The problem: Instruction for the data below: set down exactly the lines from the line with "Horaires temps réel" to the line with "Jules Ferry.", inclusive, and no others.

Stored data entries:
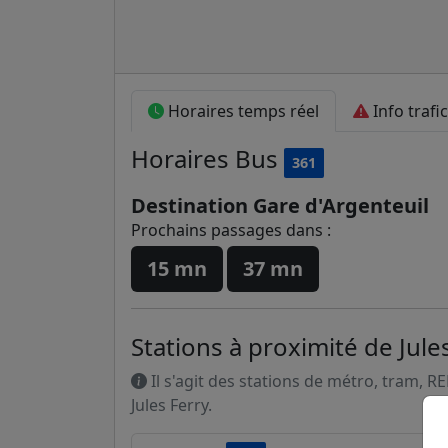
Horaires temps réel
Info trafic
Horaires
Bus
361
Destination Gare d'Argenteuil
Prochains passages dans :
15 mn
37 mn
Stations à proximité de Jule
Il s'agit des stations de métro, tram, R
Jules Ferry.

* * *

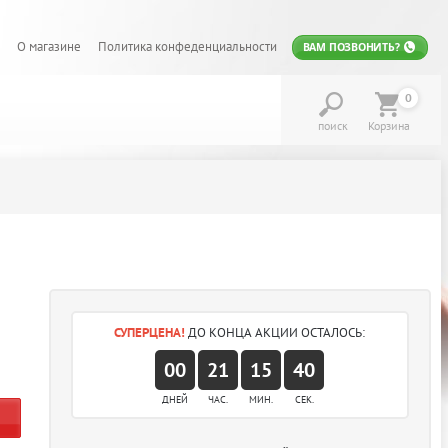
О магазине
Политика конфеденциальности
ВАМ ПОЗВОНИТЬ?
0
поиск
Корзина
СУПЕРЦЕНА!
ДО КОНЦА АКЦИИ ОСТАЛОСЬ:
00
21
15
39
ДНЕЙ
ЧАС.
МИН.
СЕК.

* * *

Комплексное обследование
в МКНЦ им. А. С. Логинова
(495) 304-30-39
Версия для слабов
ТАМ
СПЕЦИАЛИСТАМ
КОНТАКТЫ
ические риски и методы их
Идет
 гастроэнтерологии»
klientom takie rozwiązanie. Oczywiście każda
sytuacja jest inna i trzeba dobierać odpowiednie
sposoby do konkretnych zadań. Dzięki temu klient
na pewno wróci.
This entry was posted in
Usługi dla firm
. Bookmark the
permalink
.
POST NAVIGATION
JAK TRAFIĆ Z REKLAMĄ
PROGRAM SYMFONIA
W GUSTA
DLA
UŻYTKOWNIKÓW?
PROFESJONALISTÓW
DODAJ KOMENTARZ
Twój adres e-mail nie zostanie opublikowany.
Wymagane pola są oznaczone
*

Answer below:
Horaires temps réel
Info trafic
Horaires
Bus
361
Destination Gare d'Argenteuil
Prochains passages dans :
15 mn
37 mn
Stations à proximité de Jule
Il s'agit des stations de métro, tram, R
Jules Ferry.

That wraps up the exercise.